Using a spread option attack, Nebraska has one of the most prolific offenses in the country. The key to that specific attack, more so than many other offensive schemes across the country, is the quarterback. A system like this relies on the quarterback to make plays with his feet and if he can’t, the offense becomes extremely limited.

This is the case with Taylor Martinez and Nebraska. The way Martinez goes is the way Nebraska goes. And so far, it’s been going pretty well. The Huskers are averaging close to 43 points a game and Martinez has been the key.

He leads the team in rushing with 421 yards on just 63 attempts and has already scored seven touchdowns. If he gets out in space, he’s one of the most dangerous players in the country and Wisconsin will need to keep him bottled up. They did it to Chandler Harnish, there’s no reason to think they can’t limit Martinez as well.

And, if they can limit Martinez on the ground, it bodes well for Wisconsin. Martinez, only a sophomore, still hasn’t mastered the passing game, completing only around 50 percent of his passes this season with 647 yards, 4 touchdowns and 2 interceptions.

Running Backs:

Other than Martinez, Nebraska’s primary force on the ground is running back Rex Burkhead. Burkhead, like Martinez, is having a fabulous season, rushing for 420 yards already on 63 carries with seven touchdowns.

If Martinez can’t get it going, the Huskers will rely on Burkhead to power the offense. Other than Burkhead, Braylon Heard and Aaron Green have also received a number of carries this season.

Wide Receivers/Tight Ends:

Although they don’t get a ton of action, Nebraska does have a number of receivers capable of making some big plays. Freshman Jamal Turner leads the team with 8 catches for 139 yards with a long of 43. Quincy Enunwa also has 8 receptions for 111 yards and a touchdown.

The Huskers also use the tight end, with Kyler Reed chipping in with 5 catches for 137 yards.

Although certainly not featured, Wisconsin can’t afford to sleep on this receiving corps.

Offensive Line:

Clearly, with the Huskers having already rushed for 1,090 yards as a team, the offensive line is doing a pretty good job. When Martinez has dropped back to pass however, the line has allowed 5 sacks. If Wisconsin hopes to shut down Martinez, they’ll need to penetrate this tough line.

Defense

Defensive Line:

Despite a very talented defensive line, Nebraska has been somewhat vulnerable against the run this year. Opponents are averaging 133 yards a game on the ground and if Wisconsin likes to do one thing, it’s run.

However, after missing last week against Wyoming, the Huskers get back senior defensive tackle Jared Crick, who already has 14 tackles, 3 tackles for loss and 1 sack this year. Containing him will be huge.

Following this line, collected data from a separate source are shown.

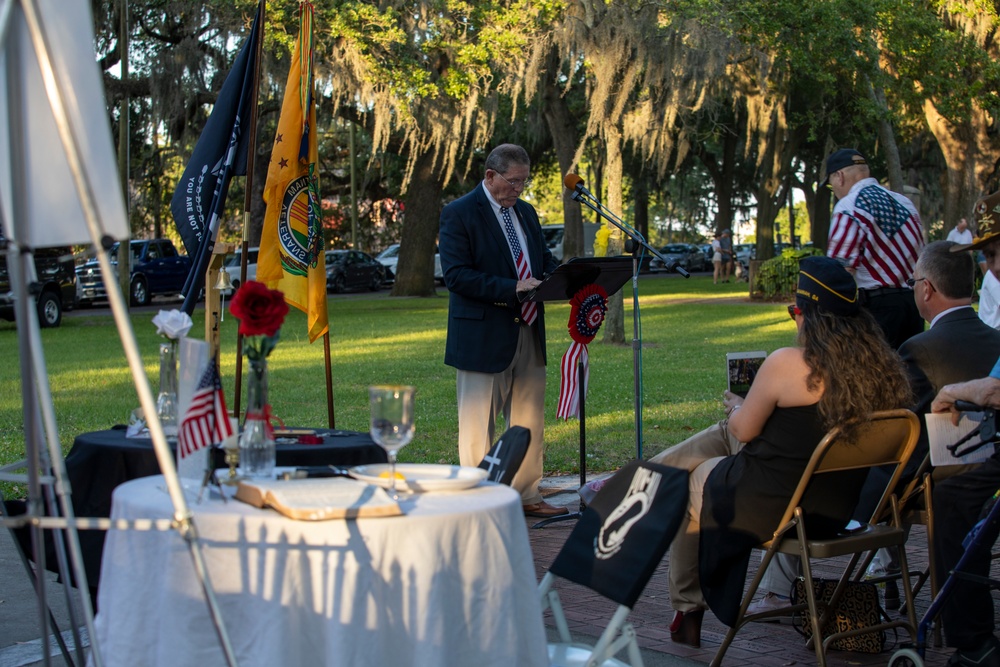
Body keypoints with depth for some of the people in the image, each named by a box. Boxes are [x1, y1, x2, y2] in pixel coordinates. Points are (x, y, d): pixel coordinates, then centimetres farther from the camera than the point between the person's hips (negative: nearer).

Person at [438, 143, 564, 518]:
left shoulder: (526, 212, 15)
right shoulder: (458, 214, -9)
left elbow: (545, 261, 21)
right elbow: (456, 275, -18)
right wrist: (513, 288, -25)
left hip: (528, 332, 7)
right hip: (483, 336, -7)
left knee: (529, 422, 13)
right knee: (478, 425, 0)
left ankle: (527, 495, 23)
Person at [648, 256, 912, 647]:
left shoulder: (788, 364, -24)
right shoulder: (881, 365, -5)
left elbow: (744, 429, -11)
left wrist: (737, 406, 12)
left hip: (770, 509, -7)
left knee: (684, 484, 23)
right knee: (722, 433, 26)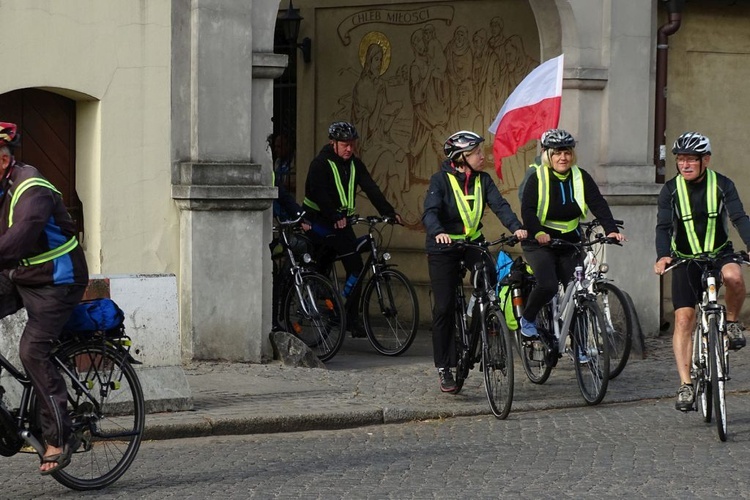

Russell Wilson will also need to be on the lookout for defensive end Cameron Meredith, who already has 3 sacks on the year.

Linebackers:

The Nebraska linebacking corps is led by senior Lavonte David, who leads the team with 38 tackles, 2 TFL and an interception. Will Compton (True Blood, anyone?) has also had a solid season for the Huskers, contributing 22 tackles.

Defensive Backs:

This is where Nebraska has struggled on the year. They’re giving up over 216 yards passing a game and have already given up 8 touchdowns.

Wisconsin, under Wilson, has suddenly become quite potent through the air. If given time, the combinations of Wilson-Toon and Wilson-Abbrederis could have big days.

The fact is, as highly touted as the “Blackshirts” were coming into the season, they’ve been quite disappointing so far. They’re giving up 22 points and 350 yards a game and don’t look anything like the defense of last season.

If they play like they have so far, Wisconsin could easily put up 40 points on the Huskers.

Special Teams

Kicker:

Nebraska’s kicker, Brett Maher, has been nothing short of spectacular this season. He’s 8-of-9 on field goals with his only miss coming from over 50 yards.

Punter:

Did I mention Brett Maher was good? He’s also Nebraska’s punter and he may be even better here. He’s averaging 49 yards a punt and has already pinned 6 punts inside the 20-yard line.

Kick Returns:

For the most part, Ameer Abdullah has handled the return duties for the Huskers. And, he’s good. On the year, he’s averaging 42.5 yards a return and has a touchdown.

Punt Returns:

Again, Abdullah. He’s averaging 12 yards a return and has a long of 28. Look out for No. 8.